The Buick had been getting about 15 mpg or so on this fellow's daily commute. When his mileage rocketed up into the mid 20s he was ecstatic and he lost no opportunity to preach the wonders of the effect of magnetic fields on fuel molecules to all of us and urge us to buy and install the same kit.

Our engineer kept this up for about a month. And then one day he stopped putting fuel in the car at lunchtime. The Buick's mileage immediately went back to 15 mpg.

Our co-worker was frantic. He remounted the magnets. He realigned their positions. When nothing worked, he even ordered another $50 kit. He tried to contact the company that sold the kit but could never get through.

Through all this he maintained his steadfast belief that the magnetic field theory of fuel economy was totally valid and miraculous. He'd experienced it, right?

I asked him one day if it had ever occurred to him that even if the magnetic field did "align" the fuel molecules, the fuel was then dumping into the float bowl where it was going to get shook up and heated up and then sucked through the jets and through the manifolds and valves and into the cylinders and how would fuel molecules remain "aligned" through all of that even if by some miracle they had been back at the magnets, but he refused to accept any of that.

He left our organization a few months later for another position in the company. When I saw him again a couple of years after that I asked him if he was still running the magnets on his fuel line. He said yes, and he was convinced that if he kept monkeying with them he'd get his mid-20s mileage back again.

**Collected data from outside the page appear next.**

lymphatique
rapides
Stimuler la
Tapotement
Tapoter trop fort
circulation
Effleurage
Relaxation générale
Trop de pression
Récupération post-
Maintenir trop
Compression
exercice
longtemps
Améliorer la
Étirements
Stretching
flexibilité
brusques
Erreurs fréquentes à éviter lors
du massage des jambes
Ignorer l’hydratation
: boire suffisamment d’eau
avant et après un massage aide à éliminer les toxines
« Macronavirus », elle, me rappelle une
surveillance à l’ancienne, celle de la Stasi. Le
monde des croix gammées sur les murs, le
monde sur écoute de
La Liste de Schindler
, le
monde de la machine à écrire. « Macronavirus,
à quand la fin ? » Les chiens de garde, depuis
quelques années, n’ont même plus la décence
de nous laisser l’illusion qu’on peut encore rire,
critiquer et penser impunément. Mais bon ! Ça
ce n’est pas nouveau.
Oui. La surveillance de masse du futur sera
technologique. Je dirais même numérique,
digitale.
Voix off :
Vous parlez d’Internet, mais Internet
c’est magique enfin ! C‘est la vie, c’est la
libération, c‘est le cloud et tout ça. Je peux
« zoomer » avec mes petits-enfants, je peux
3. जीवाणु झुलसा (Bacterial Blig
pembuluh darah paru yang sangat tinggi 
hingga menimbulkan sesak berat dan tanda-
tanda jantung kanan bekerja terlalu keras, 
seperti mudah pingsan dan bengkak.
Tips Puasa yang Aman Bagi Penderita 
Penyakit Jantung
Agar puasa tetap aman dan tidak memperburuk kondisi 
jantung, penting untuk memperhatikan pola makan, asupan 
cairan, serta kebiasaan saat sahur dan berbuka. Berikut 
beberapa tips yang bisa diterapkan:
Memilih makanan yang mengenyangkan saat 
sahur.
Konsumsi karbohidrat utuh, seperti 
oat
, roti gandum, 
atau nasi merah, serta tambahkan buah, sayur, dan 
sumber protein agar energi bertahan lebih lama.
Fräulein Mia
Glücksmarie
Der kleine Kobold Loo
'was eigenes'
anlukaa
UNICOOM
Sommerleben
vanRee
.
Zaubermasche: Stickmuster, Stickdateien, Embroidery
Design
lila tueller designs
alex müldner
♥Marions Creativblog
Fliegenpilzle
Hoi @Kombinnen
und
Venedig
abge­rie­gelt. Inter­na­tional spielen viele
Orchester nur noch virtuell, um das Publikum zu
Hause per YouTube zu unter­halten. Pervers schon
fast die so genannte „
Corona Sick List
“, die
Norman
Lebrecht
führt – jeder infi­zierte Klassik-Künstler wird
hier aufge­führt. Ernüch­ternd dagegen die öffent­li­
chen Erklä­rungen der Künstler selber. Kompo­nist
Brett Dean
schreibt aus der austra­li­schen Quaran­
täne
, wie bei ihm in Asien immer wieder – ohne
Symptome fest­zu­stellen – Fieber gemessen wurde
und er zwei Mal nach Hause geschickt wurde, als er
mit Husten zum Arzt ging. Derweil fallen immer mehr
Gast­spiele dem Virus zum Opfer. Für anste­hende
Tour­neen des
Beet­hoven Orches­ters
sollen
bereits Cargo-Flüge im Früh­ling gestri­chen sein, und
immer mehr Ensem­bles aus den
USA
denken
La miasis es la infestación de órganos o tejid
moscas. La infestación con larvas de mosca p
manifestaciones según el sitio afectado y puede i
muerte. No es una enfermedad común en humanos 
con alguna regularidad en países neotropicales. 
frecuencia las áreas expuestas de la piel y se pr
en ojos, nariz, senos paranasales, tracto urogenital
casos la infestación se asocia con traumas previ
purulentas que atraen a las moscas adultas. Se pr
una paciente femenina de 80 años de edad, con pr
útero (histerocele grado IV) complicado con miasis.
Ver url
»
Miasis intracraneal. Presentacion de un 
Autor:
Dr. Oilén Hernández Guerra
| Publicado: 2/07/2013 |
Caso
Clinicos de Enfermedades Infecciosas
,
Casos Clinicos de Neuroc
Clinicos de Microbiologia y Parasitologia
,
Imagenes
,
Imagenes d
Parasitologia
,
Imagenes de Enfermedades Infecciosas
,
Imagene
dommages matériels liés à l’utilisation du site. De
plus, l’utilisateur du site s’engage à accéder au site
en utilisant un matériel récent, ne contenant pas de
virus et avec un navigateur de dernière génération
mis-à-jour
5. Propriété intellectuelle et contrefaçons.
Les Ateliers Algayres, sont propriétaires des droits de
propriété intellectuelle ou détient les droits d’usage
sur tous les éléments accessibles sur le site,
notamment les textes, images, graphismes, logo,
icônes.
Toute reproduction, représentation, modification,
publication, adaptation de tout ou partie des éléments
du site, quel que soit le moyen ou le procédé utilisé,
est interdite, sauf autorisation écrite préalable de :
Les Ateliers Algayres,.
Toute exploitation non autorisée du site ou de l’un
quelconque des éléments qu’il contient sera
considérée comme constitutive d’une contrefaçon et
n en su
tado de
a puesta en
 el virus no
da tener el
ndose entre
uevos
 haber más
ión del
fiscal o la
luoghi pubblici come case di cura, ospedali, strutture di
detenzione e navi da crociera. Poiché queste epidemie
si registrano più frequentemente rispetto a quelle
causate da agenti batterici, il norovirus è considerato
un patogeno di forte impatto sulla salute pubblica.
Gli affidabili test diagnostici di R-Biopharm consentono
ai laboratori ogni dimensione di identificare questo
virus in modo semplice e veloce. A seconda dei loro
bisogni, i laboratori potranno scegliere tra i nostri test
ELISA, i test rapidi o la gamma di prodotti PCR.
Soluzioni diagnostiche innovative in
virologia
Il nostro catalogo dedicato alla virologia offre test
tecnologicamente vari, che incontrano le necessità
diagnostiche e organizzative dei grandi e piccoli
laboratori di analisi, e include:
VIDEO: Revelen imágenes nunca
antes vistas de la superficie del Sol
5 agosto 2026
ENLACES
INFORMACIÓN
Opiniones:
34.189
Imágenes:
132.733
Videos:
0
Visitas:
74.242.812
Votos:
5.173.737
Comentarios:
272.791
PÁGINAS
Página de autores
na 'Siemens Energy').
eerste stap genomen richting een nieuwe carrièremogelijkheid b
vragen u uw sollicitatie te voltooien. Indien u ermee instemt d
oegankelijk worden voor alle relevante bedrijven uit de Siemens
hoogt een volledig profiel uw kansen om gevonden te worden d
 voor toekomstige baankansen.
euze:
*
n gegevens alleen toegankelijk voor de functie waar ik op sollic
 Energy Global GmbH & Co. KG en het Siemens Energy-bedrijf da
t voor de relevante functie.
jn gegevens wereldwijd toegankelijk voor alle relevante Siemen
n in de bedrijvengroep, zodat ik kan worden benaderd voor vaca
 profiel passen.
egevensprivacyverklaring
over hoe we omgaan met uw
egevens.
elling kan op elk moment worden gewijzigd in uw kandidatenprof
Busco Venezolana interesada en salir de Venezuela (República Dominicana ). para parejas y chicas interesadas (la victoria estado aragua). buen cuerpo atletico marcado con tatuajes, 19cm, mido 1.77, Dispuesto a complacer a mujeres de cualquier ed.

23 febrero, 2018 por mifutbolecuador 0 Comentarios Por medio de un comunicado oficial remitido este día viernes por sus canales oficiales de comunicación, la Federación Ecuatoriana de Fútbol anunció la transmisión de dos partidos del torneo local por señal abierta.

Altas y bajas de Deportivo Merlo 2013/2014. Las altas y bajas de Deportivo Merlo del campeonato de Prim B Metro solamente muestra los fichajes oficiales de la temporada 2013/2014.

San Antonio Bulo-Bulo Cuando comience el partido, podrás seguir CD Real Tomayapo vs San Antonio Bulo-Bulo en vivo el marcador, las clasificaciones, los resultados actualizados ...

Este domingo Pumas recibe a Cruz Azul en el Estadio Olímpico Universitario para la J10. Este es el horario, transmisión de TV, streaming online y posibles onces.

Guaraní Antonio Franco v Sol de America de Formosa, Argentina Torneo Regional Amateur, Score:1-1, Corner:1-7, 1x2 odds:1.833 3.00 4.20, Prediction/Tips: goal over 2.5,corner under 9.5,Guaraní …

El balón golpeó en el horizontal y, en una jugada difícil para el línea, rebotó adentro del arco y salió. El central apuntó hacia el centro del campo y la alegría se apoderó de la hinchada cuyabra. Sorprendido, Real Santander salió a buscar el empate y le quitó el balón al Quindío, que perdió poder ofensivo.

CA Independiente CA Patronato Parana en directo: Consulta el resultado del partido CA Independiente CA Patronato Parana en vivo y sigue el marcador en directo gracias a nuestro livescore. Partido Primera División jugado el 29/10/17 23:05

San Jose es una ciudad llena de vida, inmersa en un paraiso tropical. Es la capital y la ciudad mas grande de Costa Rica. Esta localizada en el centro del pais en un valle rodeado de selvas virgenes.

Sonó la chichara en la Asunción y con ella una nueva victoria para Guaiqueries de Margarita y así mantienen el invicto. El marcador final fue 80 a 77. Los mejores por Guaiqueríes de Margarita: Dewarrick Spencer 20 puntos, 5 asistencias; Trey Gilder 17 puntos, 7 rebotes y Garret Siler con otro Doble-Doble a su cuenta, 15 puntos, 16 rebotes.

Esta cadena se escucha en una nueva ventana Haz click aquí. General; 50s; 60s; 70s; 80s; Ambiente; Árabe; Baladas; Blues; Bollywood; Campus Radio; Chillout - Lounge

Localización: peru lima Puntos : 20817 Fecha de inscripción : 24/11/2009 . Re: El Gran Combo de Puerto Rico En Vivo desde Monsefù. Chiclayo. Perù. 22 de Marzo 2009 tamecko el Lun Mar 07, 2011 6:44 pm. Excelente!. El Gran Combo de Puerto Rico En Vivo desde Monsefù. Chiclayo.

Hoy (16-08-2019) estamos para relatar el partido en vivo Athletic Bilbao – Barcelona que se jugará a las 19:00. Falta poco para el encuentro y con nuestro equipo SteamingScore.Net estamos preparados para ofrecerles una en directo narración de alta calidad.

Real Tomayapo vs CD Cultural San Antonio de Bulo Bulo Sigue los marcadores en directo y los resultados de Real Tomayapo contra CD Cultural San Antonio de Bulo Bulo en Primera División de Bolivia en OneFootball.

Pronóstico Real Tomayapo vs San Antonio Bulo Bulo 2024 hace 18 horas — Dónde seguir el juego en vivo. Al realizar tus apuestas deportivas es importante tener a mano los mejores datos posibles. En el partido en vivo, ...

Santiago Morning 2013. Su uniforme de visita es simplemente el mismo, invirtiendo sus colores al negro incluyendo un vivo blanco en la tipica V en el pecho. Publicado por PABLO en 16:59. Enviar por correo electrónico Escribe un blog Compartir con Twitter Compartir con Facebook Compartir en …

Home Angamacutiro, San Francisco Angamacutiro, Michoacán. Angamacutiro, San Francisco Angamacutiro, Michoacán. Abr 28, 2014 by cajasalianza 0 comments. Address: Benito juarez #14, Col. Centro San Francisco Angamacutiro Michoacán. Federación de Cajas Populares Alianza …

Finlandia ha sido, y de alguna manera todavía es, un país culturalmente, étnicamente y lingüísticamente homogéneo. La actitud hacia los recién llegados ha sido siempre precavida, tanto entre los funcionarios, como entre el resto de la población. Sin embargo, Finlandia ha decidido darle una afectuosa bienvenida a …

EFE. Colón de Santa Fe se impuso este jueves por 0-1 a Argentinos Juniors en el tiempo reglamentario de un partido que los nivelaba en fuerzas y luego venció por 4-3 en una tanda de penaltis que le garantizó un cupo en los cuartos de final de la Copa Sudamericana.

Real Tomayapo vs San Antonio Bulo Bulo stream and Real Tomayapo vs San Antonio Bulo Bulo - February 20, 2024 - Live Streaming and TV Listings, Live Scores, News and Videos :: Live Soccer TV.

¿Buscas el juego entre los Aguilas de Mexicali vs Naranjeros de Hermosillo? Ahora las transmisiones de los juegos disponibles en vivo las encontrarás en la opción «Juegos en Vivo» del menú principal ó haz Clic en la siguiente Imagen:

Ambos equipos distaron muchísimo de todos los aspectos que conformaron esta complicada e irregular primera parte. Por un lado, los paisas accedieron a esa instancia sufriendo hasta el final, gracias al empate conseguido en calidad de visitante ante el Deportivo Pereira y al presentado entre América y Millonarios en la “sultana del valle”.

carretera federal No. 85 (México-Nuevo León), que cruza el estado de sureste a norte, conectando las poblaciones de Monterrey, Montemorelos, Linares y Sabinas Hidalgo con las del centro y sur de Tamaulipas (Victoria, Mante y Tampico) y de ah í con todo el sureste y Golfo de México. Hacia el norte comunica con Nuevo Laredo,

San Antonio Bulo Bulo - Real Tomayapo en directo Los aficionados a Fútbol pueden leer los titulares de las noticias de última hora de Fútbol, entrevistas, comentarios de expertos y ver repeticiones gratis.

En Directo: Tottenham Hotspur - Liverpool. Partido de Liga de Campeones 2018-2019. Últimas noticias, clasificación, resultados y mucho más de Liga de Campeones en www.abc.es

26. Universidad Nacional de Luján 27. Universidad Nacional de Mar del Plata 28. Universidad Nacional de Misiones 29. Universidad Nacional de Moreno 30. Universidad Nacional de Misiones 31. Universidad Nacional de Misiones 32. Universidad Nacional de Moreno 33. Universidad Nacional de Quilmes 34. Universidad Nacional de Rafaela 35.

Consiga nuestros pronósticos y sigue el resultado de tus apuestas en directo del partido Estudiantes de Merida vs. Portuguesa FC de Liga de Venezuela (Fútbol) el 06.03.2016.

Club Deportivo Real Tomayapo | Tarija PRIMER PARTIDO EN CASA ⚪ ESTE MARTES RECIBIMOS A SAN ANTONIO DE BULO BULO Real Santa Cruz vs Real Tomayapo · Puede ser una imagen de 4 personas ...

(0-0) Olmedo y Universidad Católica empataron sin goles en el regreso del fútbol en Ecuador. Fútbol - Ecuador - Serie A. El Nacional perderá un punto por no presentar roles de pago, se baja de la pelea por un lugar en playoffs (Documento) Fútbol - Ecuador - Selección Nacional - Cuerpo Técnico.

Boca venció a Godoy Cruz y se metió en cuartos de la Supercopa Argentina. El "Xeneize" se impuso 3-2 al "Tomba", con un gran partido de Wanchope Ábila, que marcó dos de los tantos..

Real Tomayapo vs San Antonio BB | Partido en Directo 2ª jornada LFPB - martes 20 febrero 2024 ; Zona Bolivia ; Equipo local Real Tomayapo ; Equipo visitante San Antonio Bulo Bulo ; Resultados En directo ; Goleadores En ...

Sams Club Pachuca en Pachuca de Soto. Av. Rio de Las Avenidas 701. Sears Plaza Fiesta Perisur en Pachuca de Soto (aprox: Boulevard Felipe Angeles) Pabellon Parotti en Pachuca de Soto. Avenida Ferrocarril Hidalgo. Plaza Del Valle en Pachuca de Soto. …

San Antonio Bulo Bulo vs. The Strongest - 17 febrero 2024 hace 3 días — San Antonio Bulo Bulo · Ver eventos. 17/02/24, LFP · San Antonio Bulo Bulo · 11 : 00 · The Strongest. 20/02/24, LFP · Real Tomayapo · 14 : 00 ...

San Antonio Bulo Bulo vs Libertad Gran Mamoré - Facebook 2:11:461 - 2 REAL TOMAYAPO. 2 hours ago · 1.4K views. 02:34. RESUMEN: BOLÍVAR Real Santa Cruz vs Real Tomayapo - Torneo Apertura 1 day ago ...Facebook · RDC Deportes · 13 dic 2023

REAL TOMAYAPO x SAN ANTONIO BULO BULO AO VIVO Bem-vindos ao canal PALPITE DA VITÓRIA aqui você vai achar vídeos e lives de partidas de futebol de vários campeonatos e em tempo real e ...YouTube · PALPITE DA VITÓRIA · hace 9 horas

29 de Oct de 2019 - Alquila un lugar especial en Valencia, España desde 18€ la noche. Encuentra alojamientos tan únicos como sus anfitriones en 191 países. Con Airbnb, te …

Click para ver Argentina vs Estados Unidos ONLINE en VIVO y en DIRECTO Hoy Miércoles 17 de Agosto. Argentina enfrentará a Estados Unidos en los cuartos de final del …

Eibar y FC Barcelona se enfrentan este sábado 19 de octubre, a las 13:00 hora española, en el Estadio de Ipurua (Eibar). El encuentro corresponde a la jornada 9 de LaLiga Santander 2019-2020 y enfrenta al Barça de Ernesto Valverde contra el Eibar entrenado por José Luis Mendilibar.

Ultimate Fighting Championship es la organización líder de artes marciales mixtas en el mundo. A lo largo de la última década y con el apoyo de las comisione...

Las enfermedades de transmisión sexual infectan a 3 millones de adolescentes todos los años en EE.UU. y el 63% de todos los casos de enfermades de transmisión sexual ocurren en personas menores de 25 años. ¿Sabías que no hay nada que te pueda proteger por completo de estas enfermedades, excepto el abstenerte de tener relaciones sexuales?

BTW, our engineer told me what the magnets in the kit were. They were cow magnets which could be purchased at farm stores for 25 cents apiece or something like that. They are round and smooth because their purpose is to be "fed" to a cow where it ends up in the first stomach and captures bits of wire and fence nails and other metal bits that cows can pick up while grazing and prevents them from moving farther through the digestive system.

Sometimes the most scientific-sounding "explanation" just can't trump basic logic and common sense.
Marin, just FYI, but they are not cow magnets. Be that as it may, these units are in government and commercial vessels worldwide. Had I not had a contamination problem that was cleaned up by one of these units, no doubt I would also be skeptical. However, I have the specific experience of having to change filters every month or so, and then not at all after installing one. Reaching the conclusion that something doesn't work on the basis that you can't observe it solving a problem you don't have is pretty moronic.

To the OP's question, yes, there is evidence they work and a lot of people who assert they don't because they can't see them clearing up a problem they aren't experiencing, or who have no experience whatsoever.

Like a certain bodily orifice, everyone has an opinion. Cheers.